In the past, the studies on Alzheimer’s disease (AD) focused on the changes of neurons and synapses. Recently, we found that there was no neuron death, but there were the changes of the myelin sheaths and oligodendrocytes in the hippocampus of early AD. Therefore, the current project will focus on the myelin sheaths and oligodendrocytes in the hippocampus of early AD. We found that fluoxetine had the protective effects on the myelin sheaths in the hippocampus of depression rats. Whether have fluoxetine the protective effects on the myelin sheaths in the hippocampus of early transgenic AD mice? If fluoxetine have the protective effects, what are the structural bases and molecular mechanism of these effects? Until now, there have been no studies on these issues in the world. Therefore, we propose the hypothesis that in early AD, both the suppression of hippocampal oligodendrocyte apoptosis and the improvement of the myelination ability of the oligodendrocytes through the 5-HT1A receptor on the oligodendrocytes might be the important mechanism for the fluoxetine to reduce the demyelination. To verify this hypothesis, we would give the fluoxetine to the early transgenic AD mice, then explore the effects of fluoxetine reducing the demyelination of the myelinated fibers in the hippocampus of early transgenic AD mice and the structural bases and molecular mechanism of the effects using the behavior tests, immunohistochemistry techniques, transmission electron microscope techniques, stereological techniques and molecular biology methods. The results obtained in the present project will be very helpful for further understanding the structural and molecular bases of the protective effects of fluoxetine on the learning and memory in the early AD, which will provide very important theoretical and practical bases for exploring the new interventions to prevent and treat AD in the future.

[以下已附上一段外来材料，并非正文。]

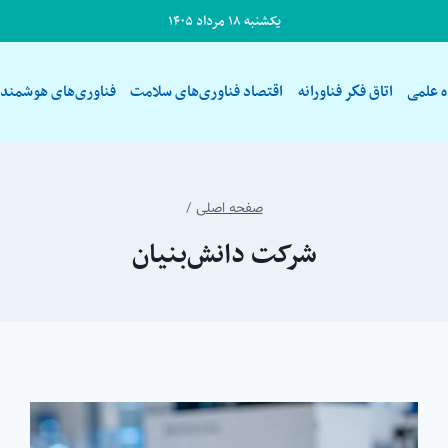
یکشنبه ۱۸ مرداد ۱۴۰۵
ه علمی
اتاق فكر فناورانه
اقتصاد فناوری‌های سلامت
فناوری‌های هوشمند
صفحه اصلی
/
شرکت دانش‌بنیان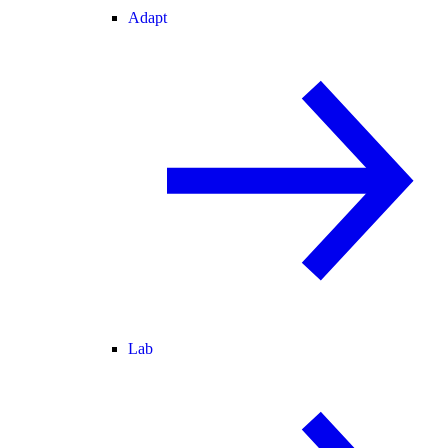
Adapt
Lab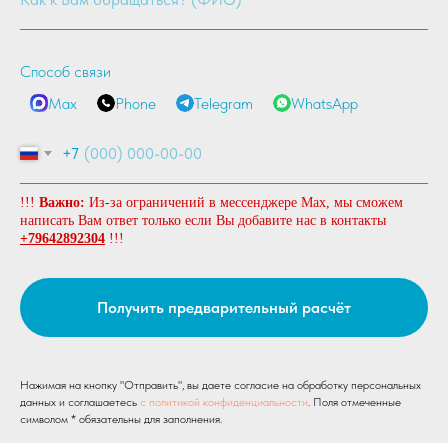
Способ связи
Max
Phone
Telegram
WhatsApp
+7
!!!
Важно:
Из-за ограничений в мессенджере Max, мы сможем
написать Вам ответ только если Вы добавите нас в контакты
+79642892304
!!!
Сравните стоимость коронок и
Получить предварительный расчёт
имплантов в Китае и в России
Коронка сплав титан с керамическим
покрытием в России от 12 000
Нажимая на кнопку "Отправить", вы даете согласие на обработку персональных
данных и соглашаетесь
c политикой конфиденциальности
. Поля отмеченные
Коронка сплав титан с керамическим
символом * обязательны для заполнения.
покрытием в клинике Жуйкан от 3 000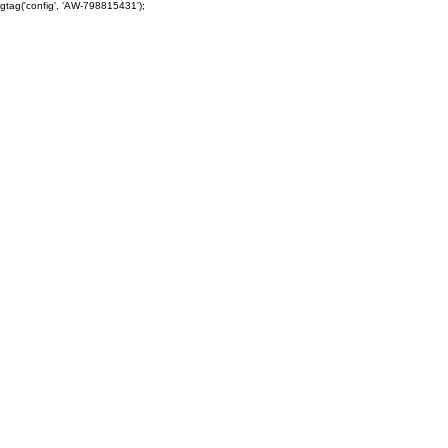
gtag('config', 'AW-798815431');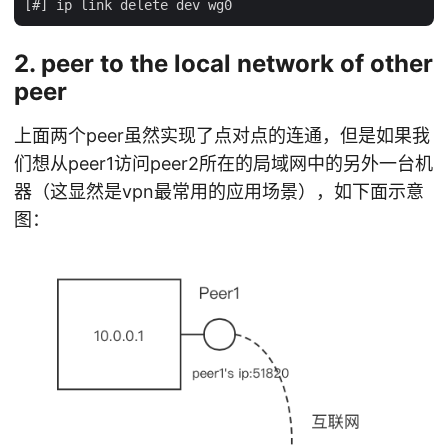
2. peer to the local network of other
peer
上面两个peer虽然实现了点对点的连通，但是如果我
们想从peer1访问peer2所在的局域网中的另外一台机
器（这显然是vpn最常用的应用场景），如下面示意
图：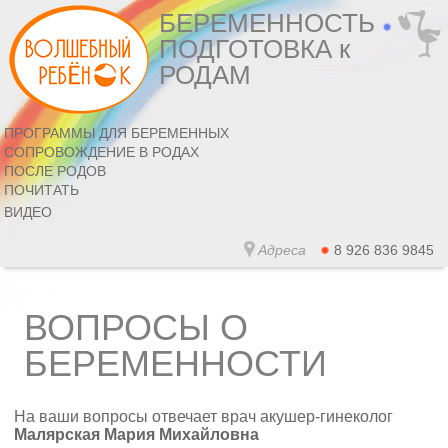
БЕРЕМЕННОСТЬ
ПОДГОТОВКА к
РОДАМ
ПРОГРАММЫ ДЛЯ БЕРЕМЕННЫХ
СОПРОВОЖДЕНИЕ В РОДАХ
ПОСЛЕ РОДОВ
ПОЧИТАТЬ
ВИДЕО
Адреса
8 926 836 9845
ВОПРОСЫ О
БЕРЕМЕННОСТИ
На ваши вопросы отвечает врач акушер-гинеколог
Малярская Мария Михайловна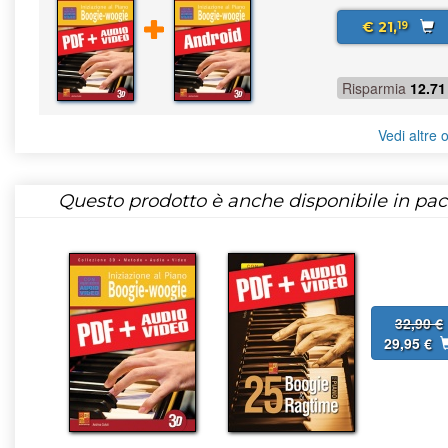
€ 21,
19
Risparmia
12.71
Vedi altre o
Questo prodotto è anche disponibile in pac
32,90 €
29,95 €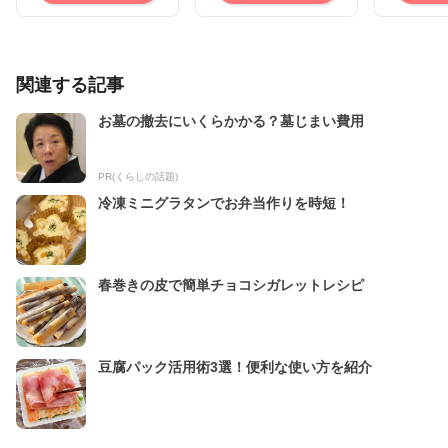
関連する記事
お墓の撤去にいくらかかる？墓じまい費用
PR(くらしの話題)
冷凍ミニグラタンでお弁当作りを時短！
春巻きの皮で簡単チョコシガレットレシピ
豆腐パック活用術3選！便利な使い方を紹介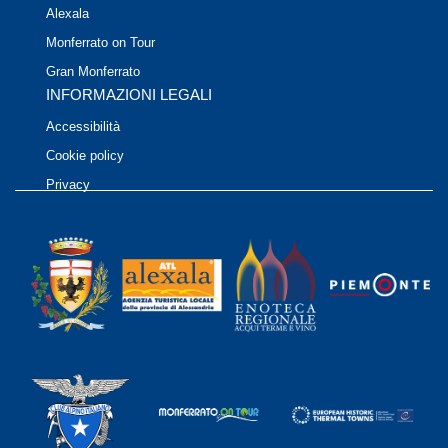
Alexala
Monferrato on Tour
Gran Monferrato
INFORMAZIONI LEGALI
Accessibilità
Cookie policy
Privacy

过去对阿尔茨海默氏病（AD）的研究集中在神经元和突触改变上。我们近期发现，早期AD不存在海马神经元死亡，但存在有髓神经纤维脱髓鞘和少突胶质细胞的改变。因此本研究把目光投向早期AD海马有髓神经纤维髓鞘和少突胶质细胞。我们发现氟西汀对抑郁大鼠海马髓鞘有保护作用，那么氟西汀是否能在AD早期减少海马脱髓鞘？其作用的结构和分子机制为何？国内外尚未见报道。我们提出：在AD早期抑制海马少突胶质细胞凋亡和作用于早期AD海马少突胶质细胞5-HT1A受体来提高少突胶质细胞的髓鞘形成能力可能均是氟西汀减少早期AD海马脱髓鞘的重要机制。为验证此假设，我们拟对早期AD小鼠给予氟西汀，运用行为学、免疫组化、电镜、体视学和分子生物学等手段对氟西汀减少早期AD海马脱髓鞘的作用及作用的结构和分子机制进行探索，研究结果有助认识氟西汀改善早期AD学习记忆能力的结构和分子基础，对将来寻找防治AD的新手段具有重要的理论和实际意义。

过去对阿尔茨海默氏病（AD）的研究集中在神经元和突触改变上。我们近期发现，早期AD不存在海马神经元死亡，但存在有髓神经纤维脱髓鞘和少突胶质细胞的改变。因此，本研究把目光投向早期AD海马有髓神经纤维髓鞘和少突胶质细胞。我们发现氟西汀对抑郁大鼠海马髓鞘有保护作用，那么氟西汀是否能在AD早期减少海马脱髓鞘？其作用的结构和分子机制为何？国内外尚未见报道。本项目运用行为学、免疫组化、电镜、体视学和分子生物学等手段对氟西汀减少早期AD海马脱髓鞘的作用及作用的结构和分子机制进行探索，我们主要的研究发现是：氟西汀对早期APP/PS1转基因AD小鼠学习、空间记忆和工作记忆等认知功能均有显著的改善作用；氟西汀干预能够促进幼稚期少突胶质细胞分化成成熟的少突胶质细胞，这可能是氟西汀延缓AD进展的重要结构基础之一；氟西汀可以促进AD少突胶质细胞上5-HT1A受体的表达，抑制AD少突胶质细胞负性调节蛋白GSK3β的表达；氟西汀可能通过与少突胶质细胞5-HT1A结合，调节下游GSK3β的磷酸化，从而通过SOX10调控少突胶质细胞的分化，进一步提高少突胶质细胞形成髓鞘的能力；此外，氟西汀能够延缓早期APP/PS1转基因 AD小鼠大脑海马DG、CA1、CA2/3和内侧前额叶皮质内突触和突触蛋白的丢失；氟西汀还能够延缓早期APP/PS1转基因AD小鼠大脑内侧前额叶皮质的萎缩和神经元的丢失，并且可能是通过神经元上的5-HT4受体介导调控的。可见，氟西汀增高的5-HT在海马和内侧前额叶皮质有可能通过不同5-HT受体亚型介导的多种途径协同产生对抗AD病理过程的作用。这些研究结果为氟西汀改善早期AD学习记忆能力提供了重要的结构和分子基础，对将来寻找防治AD的新手段具有重要的理论和实际意义。